Is every operator unitary equivalent to a banded operator? Let $H$ be an infinite dimensional separable Hilbert space and $B(H)$ the algebra of bounded operators. **Definition** : Let $(e_{n})_{n \in \mathbb{N}}$ be an orthonormal basis. $T \in B(H)$ is **banded** if $\exists r \in \mathbb{N}$ such that $ (Te_{n}, e_{m})\ne 0 \Rightarrow \vert n-m \vert \leq r$. > Is every operator unitary equivalent to a banded operator ? **Remark** : A _banded_ operator is a thick generalization of a diagonal operator. It's also a finite sum of finite product of weight shift operators.

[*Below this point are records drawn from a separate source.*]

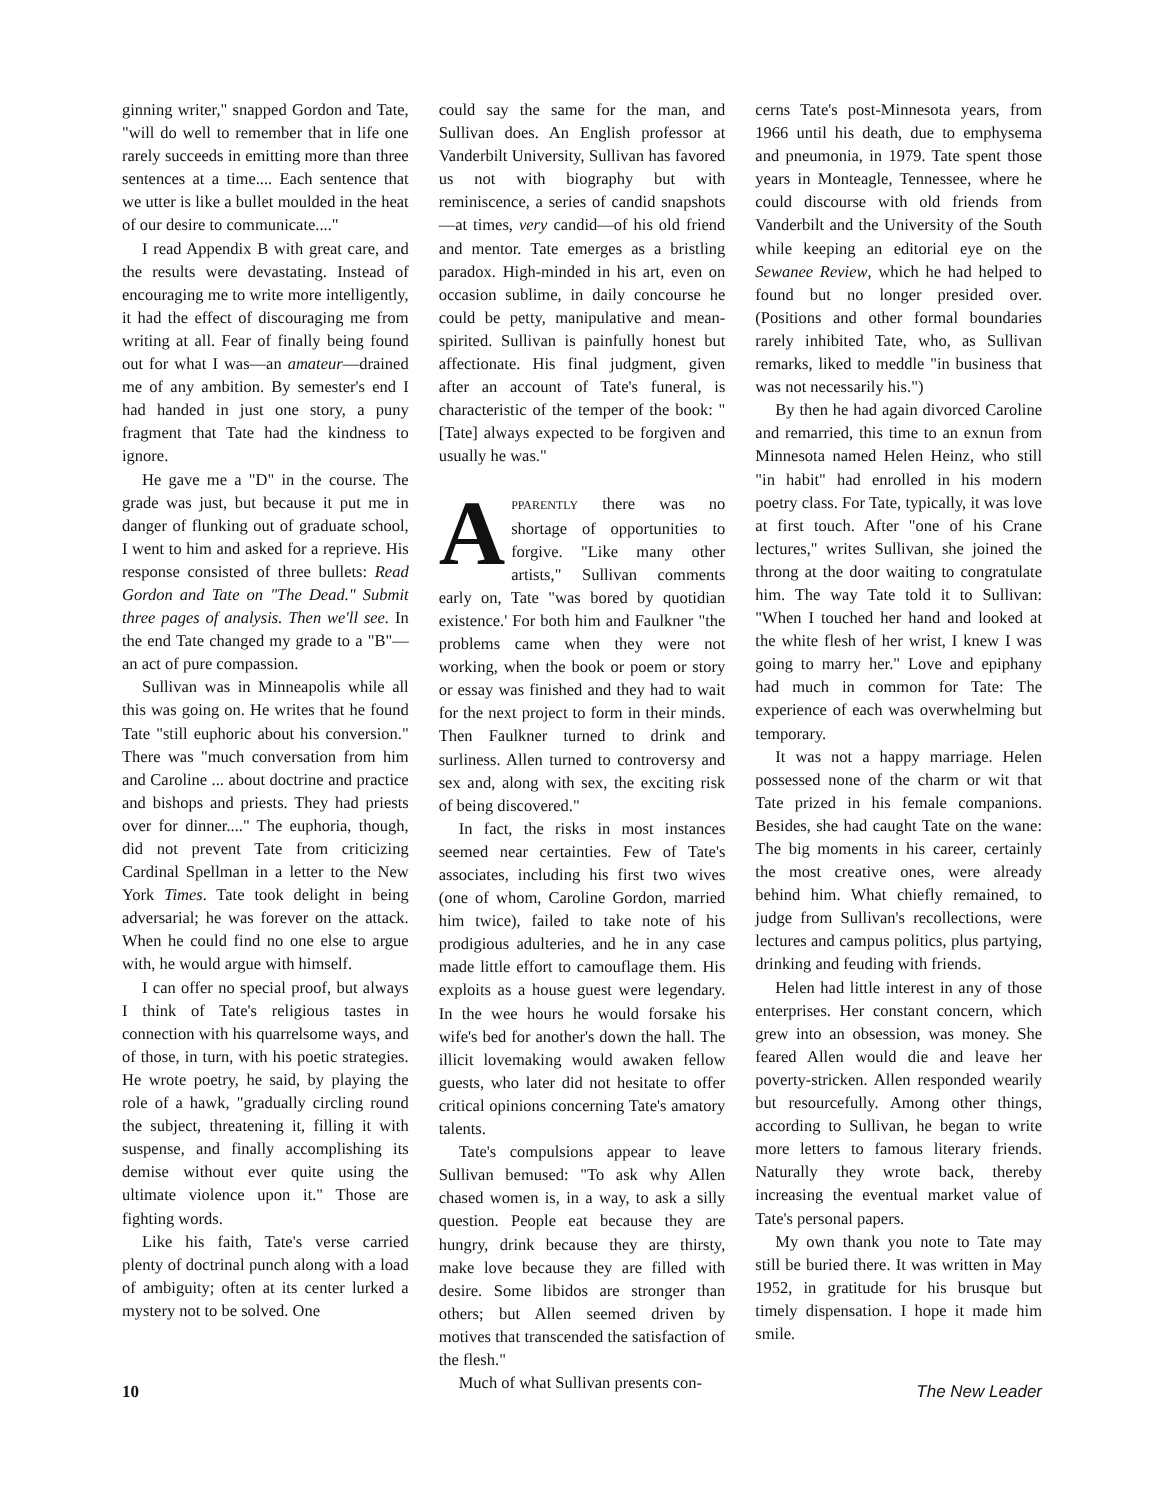ginning writer," snapped Gordon and Tate, "will do well to remember that in life one rarely succeeds in emitting more than three sentences at a time.... Each sentence that we utter is like a bullet moulded in the heat of our desire to communicate...."
I read Appendix B with great care, and the results were devastating. Instead of encouraging me to write more intelligently, it had the effect of discouraging me from writing at all. Fear of finally being found out for what I was—an amateur—drained me of any ambition. By semester's end I had handed in just one story, a puny fragment that Tate had the kindness to ignore.
He gave me a "D" in the course. The grade was just, but because it put me in danger of flunking out of graduate school, I went to him and asked for a reprieve. His response consisted of three bullets: Read Gordon and Tate on "The Dead." Submit three pages of analysis. Then we'll see. In the end Tate changed my grade to a "B"—an act of pure compassion.
Sullivan was in Minneapolis while all this was going on. He writes that he found Tate "still euphoric about his conversion." There was "much conversation from him and Caroline ... about doctrine and practice and bishops and priests. They had priests over for dinner...." The euphoria, though, did not prevent Tate from criticizing Cardinal Spellman in a letter to the New York Times. Tate took delight in being adversarial; he was forever on the attack. When he could find no one else to argue with, he would argue with himself.
I can offer no special proof, but always I think of Tate's religious tastes in connection with his quarrelsome ways, and of those, in turn, with his poetic strategies. He wrote poetry, he said, by playing the role of a hawk, "gradually circling round the subject, threatening it, filling it with suspense, and finally accomplishing its demise without ever quite using the ultimate violence upon it." Those are fighting words.
Like his faith, Tate's verse carried plenty of doctrinal punch along with a load of ambiguity; often at its center lurked a mystery not to be solved. One
could say the same for the man, and Sullivan does. An English professor at Vanderbilt University, Sullivan has favored us not with biography but with reminiscence, a series of candid snapshots—at times, very candid—of his old friend and mentor. Tate emerges as a bristling paradox. High-minded in his art, even on occasion sublime, in daily concourse he could be petty, manipulative and mean-spirited. Sullivan is painfully honest but affectionate. His final judgment, given after an account of Tate's funeral, is characteristic of the temper of the book: "[Tate] always expected to be forgiven and usually he was."
APPARENTLY there was no shortage of opportunities to forgive. "Like many other artists," Sullivan comments early on, Tate "was bored by quotidian existence.' For both him and Faulkner "the problems came when they were not working, when the book or poem or story or essay was finished and they had to wait for the next project to form in their minds. Then Faulkner turned to drink and surliness. Allen turned to controversy and sex and, along with sex, the exciting risk of being discovered."
In fact, the risks in most instances seemed near certainties. Few of Tate's associates, including his first two wives (one of whom, Caroline Gordon, married him twice), failed to take note of his prodigious adulteries, and he in any case made little effort to camouflage them. His exploits as a house guest were legendary. In the wee hours he would forsake his wife's bed for another's down the hall. The illicit lovemaking would awaken fellow guests, who later did not hesitate to offer critical opinions concerning Tate's amatory talents.
Tate's compulsions appear to leave Sullivan bemused: "To ask why Allen chased women is, in a way, to ask a silly question. People eat because they are hungry, drink because they are thirsty, make love because they are filled with desire. Some libidos are stronger than others; but Allen seemed driven by motives that transcended the satisfaction of the flesh."
Much of what Sullivan presents con-
cerns Tate's post-Minnesota years, from 1966 until his death, due to emphysema and pneumonia, in 1979. Tate spent those years in Monteagle, Tennessee, where he could discourse with old friends from Vanderbilt and the University of the South while keeping an editorial eye on the Sewanee Review, which he had helped to found but no longer presided over. (Positions and other formal boundaries rarely inhibited Tate, who, as Sullivan remarks, liked to meddle "in business that was not necessarily his.")
By then he had again divorced Caroline and remarried, this time to an exnun from Minnesota named Helen Heinz, who still "in habit" had enrolled in his modern poetry class. For Tate, typically, it was love at first touch. After "one of his Crane lectures," writes Sullivan, she joined the throng at the door waiting to congratulate him. The way Tate told it to Sullivan: "When I touched her hand and looked at the white flesh of her wrist, I knew I was going to marry her." Love and epiphany had much in common for Tate: The experience of each was overwhelming but temporary.
It was not a happy marriage. Helen possessed none of the charm or wit that Tate prized in his female companions. Besides, she had caught Tate on the wane: The big moments in his career, certainly the most creative ones, were already behind him. What chiefly remained, to judge from Sullivan's recollections, were lectures and campus politics, plus partying, drinking and feuding with friends.
Helen had little interest in any of those enterprises. Her constant concern, which grew into an obsession, was money. She feared Allen would die and leave her poverty-stricken. Allen responded wearily but resourcefully. Among other things, according to Sullivan, he began to write more letters to famous literary friends. Naturally they wrote back, thereby increasing the eventual market value of Tate's personal papers.
My own thank you note to Tate may still be buried there. It was written in May 1952, in gratitude for his brusque but timely dispensation. I hope it made him smile.
10 The New Leader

N. Ozawa answered "no" here :
<< The $C^{*}$-algebra on $ℓ^{2}(\mathbb{Z})$ generated by the banded operators (aka the uniform Roe algebra of $\mathbb{Z}$) is canonically isomorphic as $ℓ^{∞}(\mathbb{Z})⋊\mathbb{Z}$, which is nuclear and has tracial states (coming from invariant means on $\mathbb{Z}$). So, any operator which is unitarily equivalent to a banded operator generates an exact $C^{*}$-algebra having tracial states, which is not the case in general >>.

For more details, see the sections 16.3 and 16.4 of his book with Nate Brown.

D. Voiculescu gave the first example of quasidiagonal operators which don't generate exact $C^{*}$-algebras:
_A note on quasidiagonal operators_ , Operator Theory, 1988, 265-274.